* _Набор заданий_
A: Ответьте по евангельскому отрывку, приведенному ниже:
(i) Что, согласно нидерландской части, нужно принести за очищение?
(ii) Где Он находился, когда уже не мог открыто входить в город?
(iii) К чему призывает глас вопиющего в пустыне?
B: Продолжите евангельский отрывок ниже после его последнего стиха.

44 En zeide tot hem: Zie, dat gij niemand iets zegt; maar ga heen en vertoon uzelven den priester, en offer voor uw reiniging, hetgeen Mozes geboden heeft, hun tot een getuigenis.

45 Maar hij uitgegaan zijnde, begon vele dingen te verkondigen, en dat woord te verbreiden, alzo dat Hij niet meer openbaar in de stad kon komen, maar was buiten in de woeste plaatsen; en zij kwamen tot Hem van alle kanten.

1 Начало Евангелия Иисуса Христа, Сына Божия,

2 как написано у пророков: вот, Я посылаю Ангела Моего пред лицем Твоим, который приготовит путь Твой пред Тобою.

3 Глас вопиющего в пустыне: приготовьте путь Господу, прямыми сделайте стези Ему.

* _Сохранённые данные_

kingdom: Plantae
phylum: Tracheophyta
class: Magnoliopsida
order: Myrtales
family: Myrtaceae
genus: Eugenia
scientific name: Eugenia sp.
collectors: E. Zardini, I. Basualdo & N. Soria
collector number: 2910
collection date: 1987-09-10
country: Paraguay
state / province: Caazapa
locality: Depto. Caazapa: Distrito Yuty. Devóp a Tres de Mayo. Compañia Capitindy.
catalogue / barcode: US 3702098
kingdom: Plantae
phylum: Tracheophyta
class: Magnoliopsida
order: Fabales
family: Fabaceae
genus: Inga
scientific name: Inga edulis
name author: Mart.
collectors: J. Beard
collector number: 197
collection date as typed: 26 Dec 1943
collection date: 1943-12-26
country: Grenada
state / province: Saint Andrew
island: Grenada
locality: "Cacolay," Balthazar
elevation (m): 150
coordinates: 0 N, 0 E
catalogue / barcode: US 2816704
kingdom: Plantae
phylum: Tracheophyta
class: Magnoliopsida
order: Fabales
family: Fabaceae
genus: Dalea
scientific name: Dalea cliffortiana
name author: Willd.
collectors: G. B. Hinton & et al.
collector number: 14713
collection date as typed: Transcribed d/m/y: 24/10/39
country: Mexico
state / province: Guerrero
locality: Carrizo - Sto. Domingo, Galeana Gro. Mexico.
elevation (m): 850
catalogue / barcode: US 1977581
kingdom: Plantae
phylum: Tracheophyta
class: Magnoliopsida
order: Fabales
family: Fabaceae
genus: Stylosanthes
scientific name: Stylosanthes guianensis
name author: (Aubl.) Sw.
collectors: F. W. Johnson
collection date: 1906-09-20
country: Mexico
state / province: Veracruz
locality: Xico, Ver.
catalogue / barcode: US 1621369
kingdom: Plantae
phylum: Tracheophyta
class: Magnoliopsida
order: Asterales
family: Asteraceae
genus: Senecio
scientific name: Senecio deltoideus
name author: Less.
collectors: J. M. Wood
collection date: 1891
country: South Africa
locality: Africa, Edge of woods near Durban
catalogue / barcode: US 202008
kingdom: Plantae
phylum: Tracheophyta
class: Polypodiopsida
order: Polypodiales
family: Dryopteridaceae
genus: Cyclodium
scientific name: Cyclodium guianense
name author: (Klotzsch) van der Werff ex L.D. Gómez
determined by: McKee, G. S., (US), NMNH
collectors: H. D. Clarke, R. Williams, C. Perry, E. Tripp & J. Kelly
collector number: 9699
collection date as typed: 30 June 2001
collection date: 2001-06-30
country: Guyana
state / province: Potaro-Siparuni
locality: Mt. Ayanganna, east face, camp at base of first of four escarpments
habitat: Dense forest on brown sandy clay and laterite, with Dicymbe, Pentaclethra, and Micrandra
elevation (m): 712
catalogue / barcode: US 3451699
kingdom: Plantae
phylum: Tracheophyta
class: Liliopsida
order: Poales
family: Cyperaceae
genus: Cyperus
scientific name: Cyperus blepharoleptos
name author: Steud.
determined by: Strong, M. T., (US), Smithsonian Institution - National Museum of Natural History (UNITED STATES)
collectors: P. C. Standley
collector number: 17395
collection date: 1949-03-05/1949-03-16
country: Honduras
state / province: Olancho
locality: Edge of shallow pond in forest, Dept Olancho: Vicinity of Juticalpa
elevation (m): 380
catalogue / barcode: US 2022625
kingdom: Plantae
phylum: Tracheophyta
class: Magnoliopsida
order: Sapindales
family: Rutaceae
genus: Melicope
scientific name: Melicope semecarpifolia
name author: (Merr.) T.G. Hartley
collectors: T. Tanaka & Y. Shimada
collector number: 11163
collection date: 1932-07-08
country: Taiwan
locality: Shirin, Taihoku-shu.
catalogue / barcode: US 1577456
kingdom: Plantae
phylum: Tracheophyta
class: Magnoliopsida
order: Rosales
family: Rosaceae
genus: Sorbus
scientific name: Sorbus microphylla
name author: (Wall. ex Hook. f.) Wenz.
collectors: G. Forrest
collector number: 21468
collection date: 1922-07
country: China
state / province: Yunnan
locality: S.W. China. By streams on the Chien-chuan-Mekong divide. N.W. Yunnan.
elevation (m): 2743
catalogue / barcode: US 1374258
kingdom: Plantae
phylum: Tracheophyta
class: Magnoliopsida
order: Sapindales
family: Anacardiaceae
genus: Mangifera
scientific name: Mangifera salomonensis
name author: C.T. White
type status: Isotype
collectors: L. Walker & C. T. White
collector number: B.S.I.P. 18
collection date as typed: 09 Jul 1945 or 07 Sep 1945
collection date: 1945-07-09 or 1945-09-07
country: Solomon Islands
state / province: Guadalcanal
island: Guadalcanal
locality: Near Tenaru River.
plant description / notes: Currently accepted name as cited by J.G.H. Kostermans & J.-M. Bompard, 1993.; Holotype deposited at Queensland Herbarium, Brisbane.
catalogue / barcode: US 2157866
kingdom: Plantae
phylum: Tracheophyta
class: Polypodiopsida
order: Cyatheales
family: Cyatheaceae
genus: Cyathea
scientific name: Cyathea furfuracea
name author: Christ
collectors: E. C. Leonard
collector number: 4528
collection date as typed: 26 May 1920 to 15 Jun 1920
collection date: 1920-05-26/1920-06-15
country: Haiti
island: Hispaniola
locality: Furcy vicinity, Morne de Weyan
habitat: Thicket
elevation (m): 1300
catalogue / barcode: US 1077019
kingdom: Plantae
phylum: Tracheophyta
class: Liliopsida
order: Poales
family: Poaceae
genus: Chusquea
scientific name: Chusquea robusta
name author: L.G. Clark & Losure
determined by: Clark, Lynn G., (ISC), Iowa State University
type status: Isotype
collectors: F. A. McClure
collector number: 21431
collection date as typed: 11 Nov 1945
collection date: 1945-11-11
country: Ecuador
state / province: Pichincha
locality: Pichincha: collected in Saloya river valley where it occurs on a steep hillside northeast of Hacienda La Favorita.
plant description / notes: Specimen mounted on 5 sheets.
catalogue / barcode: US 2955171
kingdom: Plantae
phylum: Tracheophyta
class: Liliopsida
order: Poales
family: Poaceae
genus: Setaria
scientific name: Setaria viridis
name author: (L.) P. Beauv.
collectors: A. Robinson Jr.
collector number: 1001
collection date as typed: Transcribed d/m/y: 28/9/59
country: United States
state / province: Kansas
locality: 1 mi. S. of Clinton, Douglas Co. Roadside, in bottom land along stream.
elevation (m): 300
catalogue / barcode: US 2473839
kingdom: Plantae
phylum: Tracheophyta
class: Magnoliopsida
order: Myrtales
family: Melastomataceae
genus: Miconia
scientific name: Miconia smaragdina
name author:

* _Ответы по порядку_
A:
(i) Принести за очищение то, что повелел Моисей («offer voor uw reiniging, hetgeen Mozes geboden heeft»), во свидетельство им.
(ii) Вне города, в пустынных местах («buiten in de woeste plaatsen»).
(iii) Приготовить путь Господу и сделать прямыми стези Ему.

B:
4 Явился Иоанн, крестя в пустыне и проповедуя крещение покаяния для прощения грехов.

5 И выходили к нему вся страна Иудейская и Иерусалимляне, и крестились от него все в реке Иордане, исповедуя грехи свои.

6 Иоанн же носил одежду из верблюжьего волоса и пояс кожаный на чреслах своих, и ел акриды и дикий мед.

7 И проповедывал, говоря: идет за мною Сильнейший меня, у Которого я недостоин, наклонившись, развязать ремень обуви Его;

8 я крестил вас водою, а Он будет крестить вас Духом Святым.

9 И было в те дни, пришел Иисус из Назарета Галилейского и крестился от Иоанна в Иордане.

10 И когда выходил из воды, тотчас увидел [Иоанн] разверзающиеся небеса и Духа, как голубя, сходящего на Него.

11 И глас был с небес: Ты Сын Мой возлюбленный, в Котором Мое благоволение.

12 Немедленно после того Дух ведет Его в пустыню.

13 И был Он там в пустыне сорок дней, искушаемый сатаною, и был со зверями; и Ангелы служили Ему.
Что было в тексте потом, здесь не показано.